+++ Source data +++

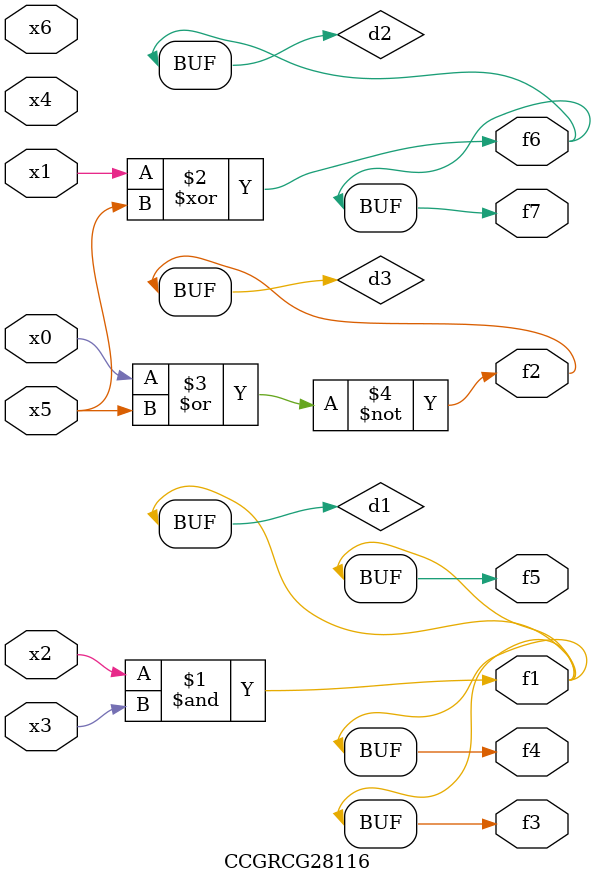
<source format=v>
module CCGRCG28116(
	input x0, x1, x2, x3, x4, x5, x6,
	output f1, f2, f3, f4, f5, f6, f7
);

	wire d1, d2, d3;

	and (d1, x2, x3);
	xor (d2, x1, x5);
	nor (d3, x0, x5);
	assign f1 = d1;
	assign f2 = d3;
	assign f3 = d1;
	assign f4 = d1;
	assign f5 = d1;
	assign f6 = d2;
	assign f7 = d2;
endmodule

</source>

+++

What you need to do:
Look through the entries and return every line where "assign" appears.

Response for this exercise:
	assign f1 = d1;
	assign f2 = d3;
	assign f3 = d1;
	assign f4 = d1;
	assign f5 = d1;
	assign f6 = d2;
	assign f7 = d2;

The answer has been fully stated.